We are working with my team on one of the topics proposed in the mini-project pdf which is "For training deep nets with very large SGD mini-batches: when does the scalability gain disappear? Is it influenced by other properties of the optimizer? For example, what is the effect of first slowly growing the learning rate and then later decreasing it? " and we realized that we have several questions relating to the project and the scope of it.
What do we mean here exactly by scalability, does this relate to distributed neural networks and the number of worker nodes that take part in the SGD? If it is so, do you have any advice on how we should start especially when it concerns the architecture needed to investigate such questions?

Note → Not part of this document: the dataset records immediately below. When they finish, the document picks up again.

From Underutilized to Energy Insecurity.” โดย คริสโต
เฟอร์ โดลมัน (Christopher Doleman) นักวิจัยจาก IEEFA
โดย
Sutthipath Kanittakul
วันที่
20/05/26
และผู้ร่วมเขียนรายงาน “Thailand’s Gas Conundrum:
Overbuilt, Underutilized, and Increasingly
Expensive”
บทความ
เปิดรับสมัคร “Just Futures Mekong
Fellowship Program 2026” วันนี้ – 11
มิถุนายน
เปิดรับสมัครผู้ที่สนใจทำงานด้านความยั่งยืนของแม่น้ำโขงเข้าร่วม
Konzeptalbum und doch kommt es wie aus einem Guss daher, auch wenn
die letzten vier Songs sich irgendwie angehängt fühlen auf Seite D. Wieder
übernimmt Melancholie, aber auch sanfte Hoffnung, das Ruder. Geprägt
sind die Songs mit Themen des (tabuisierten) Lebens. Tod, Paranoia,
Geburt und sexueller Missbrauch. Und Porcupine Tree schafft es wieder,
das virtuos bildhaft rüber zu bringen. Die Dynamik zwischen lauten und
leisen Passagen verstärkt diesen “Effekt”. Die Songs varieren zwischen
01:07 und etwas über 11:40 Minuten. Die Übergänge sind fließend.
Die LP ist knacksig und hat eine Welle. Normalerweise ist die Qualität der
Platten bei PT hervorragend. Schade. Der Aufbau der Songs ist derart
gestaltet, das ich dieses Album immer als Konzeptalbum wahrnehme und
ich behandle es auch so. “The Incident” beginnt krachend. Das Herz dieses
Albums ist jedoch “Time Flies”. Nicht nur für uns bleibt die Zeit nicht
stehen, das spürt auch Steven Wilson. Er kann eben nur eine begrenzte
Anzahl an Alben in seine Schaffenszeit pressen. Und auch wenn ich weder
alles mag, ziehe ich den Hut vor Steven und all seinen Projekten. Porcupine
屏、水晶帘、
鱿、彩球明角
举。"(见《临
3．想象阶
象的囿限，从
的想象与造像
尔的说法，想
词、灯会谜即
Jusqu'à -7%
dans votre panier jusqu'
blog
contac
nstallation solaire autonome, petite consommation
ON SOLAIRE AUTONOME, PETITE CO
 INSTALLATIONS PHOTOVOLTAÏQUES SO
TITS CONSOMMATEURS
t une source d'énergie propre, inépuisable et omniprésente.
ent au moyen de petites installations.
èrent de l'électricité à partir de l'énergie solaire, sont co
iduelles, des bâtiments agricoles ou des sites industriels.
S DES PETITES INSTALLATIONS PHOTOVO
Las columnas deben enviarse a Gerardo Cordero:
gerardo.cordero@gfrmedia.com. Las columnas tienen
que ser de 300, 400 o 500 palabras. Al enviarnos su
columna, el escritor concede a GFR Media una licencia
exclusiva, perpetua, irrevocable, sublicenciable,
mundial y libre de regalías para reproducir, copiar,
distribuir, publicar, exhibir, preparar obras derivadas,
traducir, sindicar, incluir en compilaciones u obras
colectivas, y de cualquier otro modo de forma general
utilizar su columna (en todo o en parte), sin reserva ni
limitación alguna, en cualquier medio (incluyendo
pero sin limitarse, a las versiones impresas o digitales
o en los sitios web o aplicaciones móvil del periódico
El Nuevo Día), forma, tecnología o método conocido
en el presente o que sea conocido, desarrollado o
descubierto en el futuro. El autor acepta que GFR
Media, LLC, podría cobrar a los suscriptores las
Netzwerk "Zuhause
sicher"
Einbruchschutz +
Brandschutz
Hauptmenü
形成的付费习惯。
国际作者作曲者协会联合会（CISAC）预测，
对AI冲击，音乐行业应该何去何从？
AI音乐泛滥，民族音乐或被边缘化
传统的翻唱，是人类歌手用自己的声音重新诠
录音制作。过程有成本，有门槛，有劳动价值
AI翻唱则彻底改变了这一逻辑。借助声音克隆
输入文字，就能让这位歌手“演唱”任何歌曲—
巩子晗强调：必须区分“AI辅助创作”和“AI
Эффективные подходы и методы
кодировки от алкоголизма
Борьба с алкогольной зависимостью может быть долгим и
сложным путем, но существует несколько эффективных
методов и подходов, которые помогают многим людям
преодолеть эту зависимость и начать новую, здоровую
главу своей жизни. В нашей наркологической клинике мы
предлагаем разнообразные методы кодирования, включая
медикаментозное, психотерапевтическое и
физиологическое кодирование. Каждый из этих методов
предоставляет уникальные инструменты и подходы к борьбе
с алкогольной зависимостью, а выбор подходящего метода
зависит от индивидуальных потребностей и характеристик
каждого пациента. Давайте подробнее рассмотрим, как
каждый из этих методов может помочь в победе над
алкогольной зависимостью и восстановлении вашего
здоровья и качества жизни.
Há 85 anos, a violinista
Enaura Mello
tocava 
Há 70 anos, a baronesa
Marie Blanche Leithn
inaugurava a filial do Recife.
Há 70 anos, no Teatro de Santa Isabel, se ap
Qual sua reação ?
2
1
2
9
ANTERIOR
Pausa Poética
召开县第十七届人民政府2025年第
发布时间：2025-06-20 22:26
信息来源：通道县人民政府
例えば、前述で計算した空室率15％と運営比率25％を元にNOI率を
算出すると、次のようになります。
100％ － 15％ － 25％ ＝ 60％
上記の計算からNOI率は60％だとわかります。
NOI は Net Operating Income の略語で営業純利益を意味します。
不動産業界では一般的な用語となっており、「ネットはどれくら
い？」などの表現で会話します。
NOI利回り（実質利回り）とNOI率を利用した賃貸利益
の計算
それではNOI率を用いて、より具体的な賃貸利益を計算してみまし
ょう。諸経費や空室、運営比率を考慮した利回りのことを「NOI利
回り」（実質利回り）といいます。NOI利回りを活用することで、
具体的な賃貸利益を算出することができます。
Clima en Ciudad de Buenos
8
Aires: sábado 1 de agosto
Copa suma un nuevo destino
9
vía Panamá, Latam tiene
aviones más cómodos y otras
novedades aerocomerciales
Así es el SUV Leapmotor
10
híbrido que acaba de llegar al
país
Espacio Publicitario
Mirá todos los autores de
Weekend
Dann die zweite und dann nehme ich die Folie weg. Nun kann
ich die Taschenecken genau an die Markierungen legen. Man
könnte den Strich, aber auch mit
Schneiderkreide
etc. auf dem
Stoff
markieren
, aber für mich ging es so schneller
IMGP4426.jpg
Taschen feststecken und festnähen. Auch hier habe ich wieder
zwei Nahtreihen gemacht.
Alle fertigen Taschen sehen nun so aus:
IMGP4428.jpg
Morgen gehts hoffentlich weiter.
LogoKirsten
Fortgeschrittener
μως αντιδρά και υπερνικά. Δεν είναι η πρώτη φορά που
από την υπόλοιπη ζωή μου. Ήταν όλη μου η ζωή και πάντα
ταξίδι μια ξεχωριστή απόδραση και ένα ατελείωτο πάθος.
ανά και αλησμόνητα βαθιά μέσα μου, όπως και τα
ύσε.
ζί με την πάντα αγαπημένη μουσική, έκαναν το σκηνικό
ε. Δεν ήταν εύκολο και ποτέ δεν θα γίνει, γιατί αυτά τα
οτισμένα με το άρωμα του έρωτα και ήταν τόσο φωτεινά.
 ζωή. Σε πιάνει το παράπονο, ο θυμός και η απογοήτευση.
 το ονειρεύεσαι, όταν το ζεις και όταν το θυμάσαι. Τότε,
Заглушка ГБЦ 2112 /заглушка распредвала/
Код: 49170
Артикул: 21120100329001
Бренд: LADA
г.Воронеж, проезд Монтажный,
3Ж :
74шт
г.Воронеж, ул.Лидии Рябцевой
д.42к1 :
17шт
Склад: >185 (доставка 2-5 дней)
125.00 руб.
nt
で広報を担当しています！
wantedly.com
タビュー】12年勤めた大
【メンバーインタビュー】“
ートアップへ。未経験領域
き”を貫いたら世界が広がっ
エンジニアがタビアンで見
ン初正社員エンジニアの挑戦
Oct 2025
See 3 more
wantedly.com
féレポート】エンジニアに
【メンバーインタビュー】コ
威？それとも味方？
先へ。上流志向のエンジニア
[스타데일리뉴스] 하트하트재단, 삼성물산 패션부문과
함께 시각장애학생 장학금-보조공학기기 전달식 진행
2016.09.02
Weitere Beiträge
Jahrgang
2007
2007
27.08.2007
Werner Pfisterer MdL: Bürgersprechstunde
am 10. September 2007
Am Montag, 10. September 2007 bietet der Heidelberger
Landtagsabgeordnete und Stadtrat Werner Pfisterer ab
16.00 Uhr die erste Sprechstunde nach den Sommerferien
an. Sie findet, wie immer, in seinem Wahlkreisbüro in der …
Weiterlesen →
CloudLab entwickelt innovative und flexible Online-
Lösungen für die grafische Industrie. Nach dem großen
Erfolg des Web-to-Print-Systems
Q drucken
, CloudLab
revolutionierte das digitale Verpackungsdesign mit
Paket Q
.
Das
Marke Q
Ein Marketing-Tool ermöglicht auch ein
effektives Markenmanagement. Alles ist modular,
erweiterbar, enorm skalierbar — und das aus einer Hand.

In the question asked on the PDF, there is a part about " For example, what is the effect of first slowly growing the learning rate and then later decreasing it? ". In relation to this we started looking Goyal et al. (2017) [https://arxiv.org/abs/1706.02677] when it came to large batch learning schemes, do you think it is a good idea for us to start from that paper and then look at ways to produce different learning schemes? Is that what we're supposed to do?
Thank you in advance
Let me start with emphasizing that those project ideas are just suggestions. It's up to you to define a precise question you want to explore. I think you can study it with any kind of model (doesn't have to be a deep neural network).
What do you want to care about with scalability gain? If you consider distributed training, you can figure out very practically how large you can scale distributed training before communication becomes a bottleneck. If you consider mini-batch SGD on a GPU, you can measure the cost of computing gradients with various batch sizes, and figure out when the gains of increasing the batch size in computation costs gets offset by requiring more gradient updates to converge to full accuracy.
In deep learning (and in the paper you shared), sometimes you cannot get full accuracy at all with large batches, even if you train longer. You can also view the question from this angle. The paper is very well known and seems a great starting point for a project.
In summary: up to you :) Just make sure agree with your group on which aspect of 'scalability' you want to consider, and be consistent.